さらに、この行動計画につきましては、その後、内閣総理大臣を主宰者とし全閣僚がメンバーであります犯罪対策閣僚会議にも報告をされまして、行動計画に掲げられた施策の着実な推進が政府として確認をされたということでございます。
さらに体制を拡充するという御質問でございますが、現状も、それぞれの省庁がみずからの役割を果たしつつ内閣官房が各省の調整を行うということで、省庁の垣根を越え、政府を挙げて問題に取り組む体制が整えられていると考えております。
○小宮山(洋)委員 先ほど村田委員長の方から犯罪被害者の保護の取り組みのお話がございまして、これも私も党内で責任者としてやらせていただいております。これについては本当に内閣官房がよく取り組んでいただいていて、今度被害者保護のための計画をつくるわけですけれども、これについても多くの皆さんの声を取り入れて、私どもも超党派というか与野党なく一緒に取り組んで、いい形になってきていると思うんですね。
犯罪被害者というと、同じ日本人ですから皆さん共感があるし、力を入れなければとなるわけですけれども、こういう人身取引の外国の女性のことについてはまだまだマイナーな問題だと考え過ぎている、そういう感じがしてなりません。
再三申し上げているように、これはもう国際的に本当に注目されている大きな人権侵害の取り組みということで、国連の議定書の後、アメリカからもそのようなレポートが毎年出されていて、国際的に注目をされているテーマでございます。もちろん、安全保障理事会に入ることと同次元のことではありませんけれども、何をしたいということを言う前に、やはりこういう取り組みをきちんとしているということがないと、なかなか国際的にも尊敬される国、いろいろなところで発言権を持てる国にはなり得ないということにもつながると思っております。
ぜひ各省庁、そして内閣官房も、とにかくこれでやることにしたんだから二年間は行動計画でやらせてほしいという一点張りなんですね、ずっとこの間取り組みをさせていただいて。二年と言わず必要なことはやる、特に先ほどから申し上げているような保護センターをとにかく一カ所つくるということだけでも取り組みが大分変わると思います。
やはり、法的な担保が必要なところにないと、被害者保護というのは本当に、長野県や栃木県や、先ほどおっしゃったようにいろいろなところにあるそういう被害者に十分対応できていないということは、皆さんも肌で感じていらっしゃると思うんです。細田官房長官の肝いりもあって、政府が今回これに取り組んでいらっしゃるということ自体は評価をさせていただきますが、肝心の被害者保護のところが何といっても余りに薄過ぎる。そういう実情をきょうは幾つか、HELPの例も引きながら、お話をさせていただきました。
このことについては、多分、きょう委員会を聞いていただいた皆様には、委員長も含め御理解いただけたと思いますので、ぜひ所轄をする委員会として、私どももいろいろな努力をさせていただきますから、積極的に検討をしていただいて、ぜひ委員長が御在任中に委員長提案でそのようなことができるように努力をしていただけるようにお願いを申し上げまして、この人身取引の部分の質問はこれで終わらせていただきます。

§ 課題一覧
A) 上の抜粋について、次の(i)〜(iii)の記述が内容と合っているかをそれぞれ「はい」か「いいえ」で答え、判断の決め手となる本文の語句をそのまま引用して示せ。(i) 行動計画は犯罪対策閣僚会議にも報告された。(ii) 発言者は、人身取引の外国の女性の問題が十分に重く受け止められていると感じている。(iii) 発言者は、保護センターを一カ所つくるだけでも取り組みが大分変わると考えている。
B) 上の抜粋のうち、「さらに、この行動計画につきま」から始まり「られていると考えております。」に至るまでの部分を、一字も変えずに書き写して返せ。

§ データ行
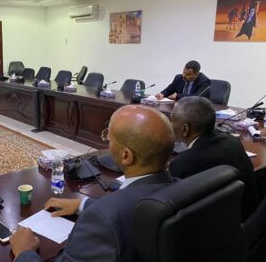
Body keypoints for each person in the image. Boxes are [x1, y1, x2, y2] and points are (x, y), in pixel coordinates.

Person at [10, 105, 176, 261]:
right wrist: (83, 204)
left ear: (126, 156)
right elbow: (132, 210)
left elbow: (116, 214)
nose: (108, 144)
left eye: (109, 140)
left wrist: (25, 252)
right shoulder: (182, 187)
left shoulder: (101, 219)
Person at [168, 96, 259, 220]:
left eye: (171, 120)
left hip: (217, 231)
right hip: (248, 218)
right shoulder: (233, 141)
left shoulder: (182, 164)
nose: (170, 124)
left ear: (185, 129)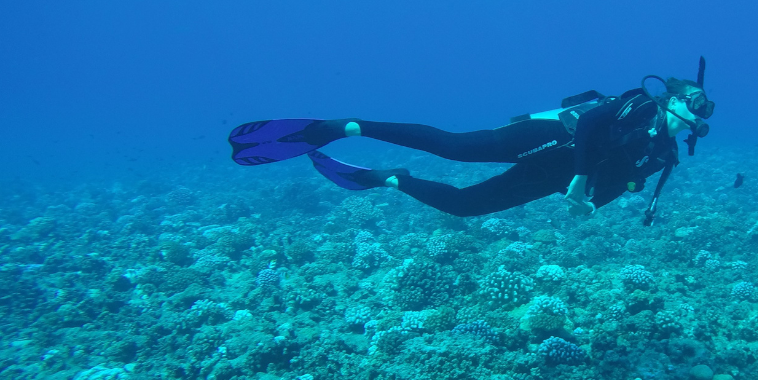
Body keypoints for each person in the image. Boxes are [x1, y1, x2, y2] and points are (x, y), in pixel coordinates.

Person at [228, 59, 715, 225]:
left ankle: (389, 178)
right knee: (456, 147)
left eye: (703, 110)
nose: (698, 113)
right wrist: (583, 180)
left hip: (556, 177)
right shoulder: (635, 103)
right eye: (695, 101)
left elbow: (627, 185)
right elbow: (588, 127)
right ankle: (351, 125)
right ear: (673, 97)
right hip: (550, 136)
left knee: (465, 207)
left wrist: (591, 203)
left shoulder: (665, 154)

§ 項目別解答
A)
(i) はい。「犯罪対策閣僚会議にも報告をされまして」
(ii) いいえ。「まだまだマイナーな問題だと考え過ぎている、そういう感じがしてなりません」
(iii) はい。「保護センターをとにかく一カ所つくるということだけでも取り組みが大分変わると思います」

B)
さらに、この行動計画につきましては、その後、内閣総理大臣を主宰者とし全閣僚がメンバーであります犯罪対策閣僚会議にも報告をされまして、行動計画に掲げられた施策の着実な推進が政府として確認をされたということでございます。
さらに体制を拡充するという御質問でございますが、現状も、それぞれの省庁がみずからの役割を果たしつつ内閣官房が各省の調整を行うということで、省庁の垣根を越え、政府を挙げて問題に取り組む体制が整えられていると考えております。